How many more college wrestlers might there be;

Honestly.   Zero.  
 

schools wouldn’t be adding wrestling programs if they had a tweener weight.   There wouldn’t be more roster spots.    Maybe heavier guy now displaces natural 197lb wrestler but that would just be a roster spot swap.  
 

D1 wrestling isn’t growing is it?

Posted
33 minutes ago, Gene Mills Fan said:

the chart is based on the only choices that existed. So why are only 262 sign up for 285? because if your 220 you have half a chance. Is it fact that Keuter's choice was publicized because it’s so extraordinary? Men are bigger now. The more the merrier!

Kueter’s choice was extraordinary because usually someone that has any chance at the NFL will choose football because of the potential money, not because of the lack of a 220 weight class.

Even if you added 50 new guys which I doubt, you’d probably be taking 50-75 guys from each of 197 and heavyweight, leaving 197/220/285 at around 200 guys  each which would be about 20% lower than any other weight.

  • Fire 1
Posted
19 minutes ago, 1032004 said:

Kueter’s choice was extraordinary because usually someone that has any chance at the NFL will choose football because of the potential money, not because of the lack of a 220 weight class.

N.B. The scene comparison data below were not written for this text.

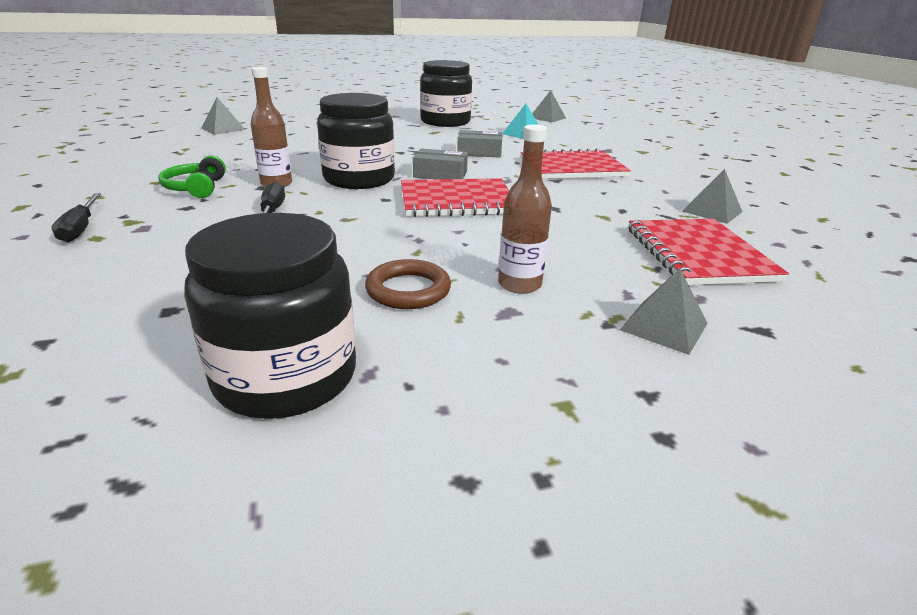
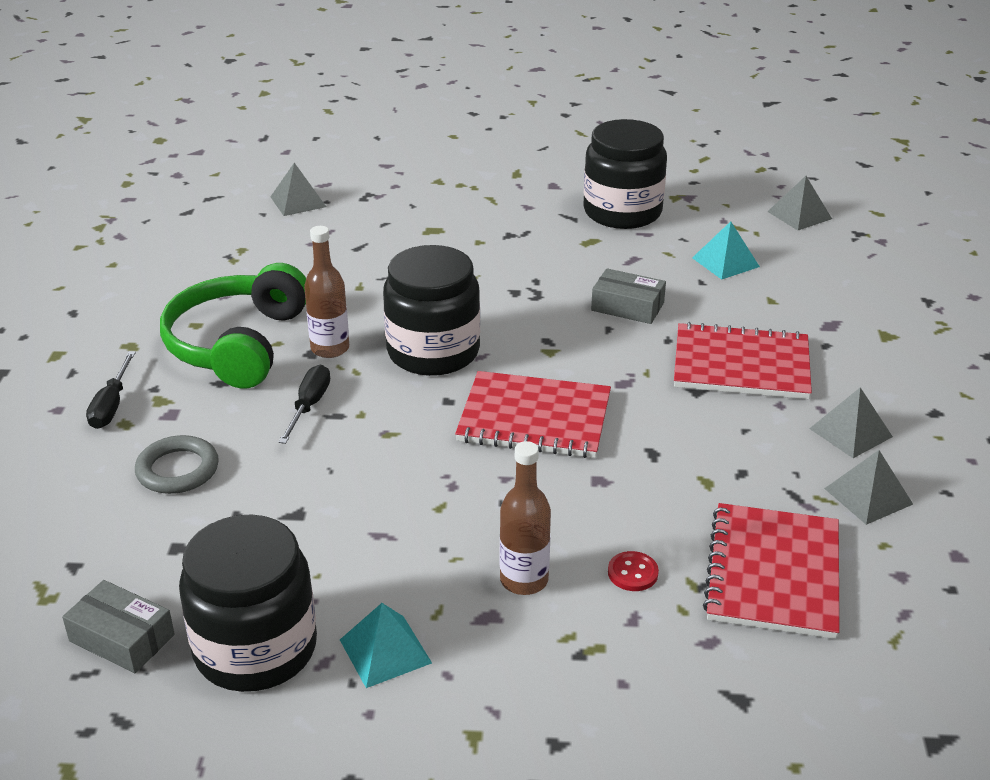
camera: 20 degrees right, 5 degrees up
(157, 259) = (178, 470): none -> grey ring
(196, 188) = (237, 344): green headphones -> green headphones, size x1.91
(408, 290) = (404, 565): brown ring -> none
(428, 353) = (385, 651): none -> turquoise pyramid
(440, 174) = (543, 355): grey box -> grey box (122, 638)
(600, 268) = (632, 573): none -> red button
(663, 326) = (636, 670): grey pyramid -> grey pyramid (850, 432)

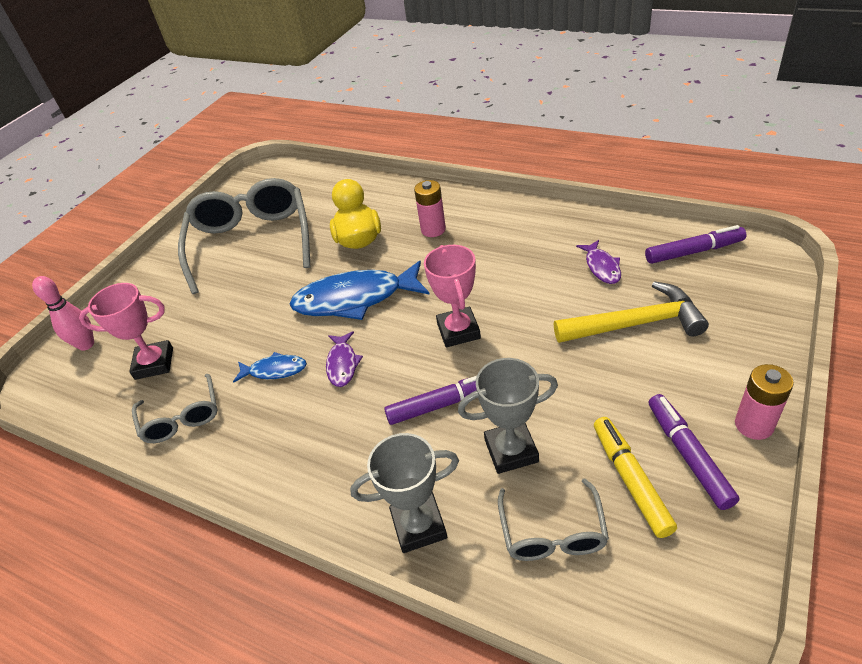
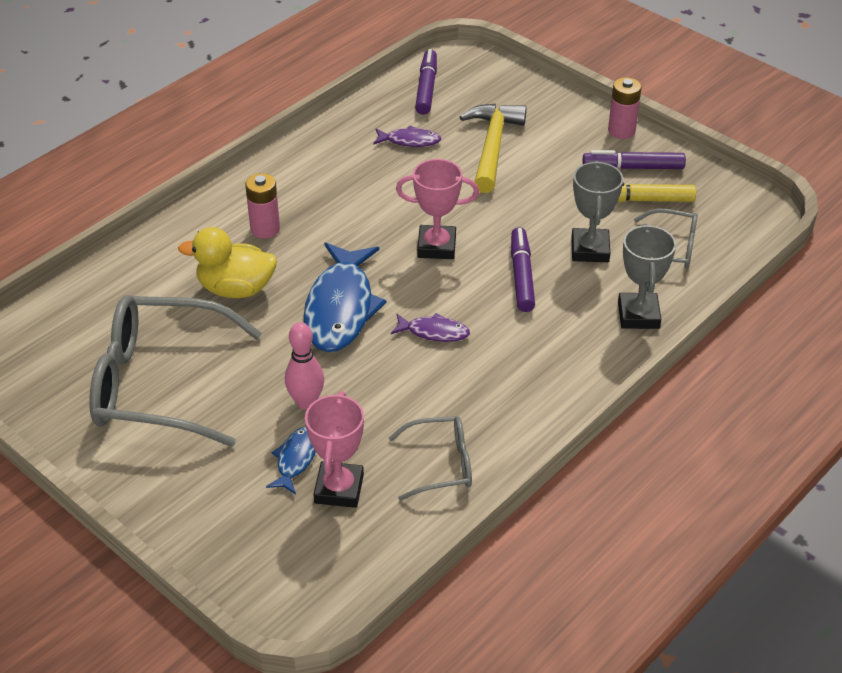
camera: 80 degrees left, 0 degrees up
(86, 344) = (258, 561): pink bowling pin -> pink bowling pin (306, 402)
(274, 370) = (413, 384): blue fish -> blue fish (296, 459)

Even if you added 50 new guys which I doubt, you’d probably be taking 50-75 guys from each of 197 and heavyweight, leaving 197/220/285 at around 200 guys  each which would be about 20% lower than any other weight.

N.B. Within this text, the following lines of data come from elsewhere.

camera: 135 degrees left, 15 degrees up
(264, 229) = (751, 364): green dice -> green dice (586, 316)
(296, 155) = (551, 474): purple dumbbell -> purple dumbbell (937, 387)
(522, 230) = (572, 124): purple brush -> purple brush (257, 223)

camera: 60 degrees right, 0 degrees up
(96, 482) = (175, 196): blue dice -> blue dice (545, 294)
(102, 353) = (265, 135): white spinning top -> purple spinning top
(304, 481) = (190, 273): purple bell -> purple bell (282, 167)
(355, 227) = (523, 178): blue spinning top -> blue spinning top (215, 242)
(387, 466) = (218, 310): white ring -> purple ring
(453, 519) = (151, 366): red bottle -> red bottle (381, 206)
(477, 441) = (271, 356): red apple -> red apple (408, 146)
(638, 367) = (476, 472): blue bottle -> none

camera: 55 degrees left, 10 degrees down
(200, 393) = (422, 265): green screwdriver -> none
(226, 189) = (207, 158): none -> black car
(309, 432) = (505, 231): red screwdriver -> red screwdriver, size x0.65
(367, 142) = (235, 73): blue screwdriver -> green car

I didn't see any byes in the 218 pound weight class at the Doc Buchanon. But they can all bulk up. 

Posted
1 hour ago, Caveira said:

Honestly.   Zero.  
 

schools wouldn’t be adding wrestling programs if they had a tweener weight.   There wouldn’t be more roster spots.    Maybe heavier guy now displaces natural 197lb wrestler but that would just be a roster spot swap.  
 

D1 wrestling isn’t growing is it?

Do you work for the WNBA? 

Posted
32 minutes ago, Gene Mills Fan said:

Do you work for the WNBA? 

I do not.   Why do you ask?   
 

seriously though.  How does it not come out in a mathematical wash though?  A slightly heavier dude is just taking a slightly lighter dudes spot.    Would this lead to more d1 programs?   Doubtful.   Worse for ADs…. Let’s say add an 11th weight…. Now costs go up and that can’t be good.

 

 

Posted
2 hours ago, Caveira said:

I do not.   Why do you ask?   
 

seriously though.  How does it not come out in a mathematical wash though?  A slightly heavier dude is just taking a slightly lighter dudes spot.    Would this lead to more d1 programs?   Doubtful.   Worse for ADs…. Let’s say add an 11th weight…. Now costs go up and that can’t be good.

 

 

 

2 hours ago, Caveira said:

I do not.   Why do you ask?   
 

seriously though.  How does it not come out in a mathematical wash though?  A slightly heavier dude is just taking a slightly lighter dudes spot.    Would this lead to more d1 programs?   Doubtful.   Worse for ADs…. Let’s say add an 11th weight…. Now costs go up and that can’t be good.

 

 

Do you really think it is fair a really good 220-230 gives up 50 pounds to a good 280 pounder? Just answer that one simple question.  Or they should all be happy with bulking up and taking 4 or 5th for 4 years? Who cares about AD's. What about the student athlete. Also because 2 220 pounders is a better product than  a 220 285 match. Your telling me there's not enough wrestlers who fit this body type?? And if the weights are split maybe there's half 220 wrestlers and half 230-285 wrestlers that's more guys wrestling equal opponents isn't that why we have weight classes. Programs are getting 3 deep at 197 look at all the new guys, If they put on a growth spurt then all they have is freestyle. Which brings us to another reason building for the 96kg spot.  If your looking to freestyle 96kg you sit out college or give up 50 pounds.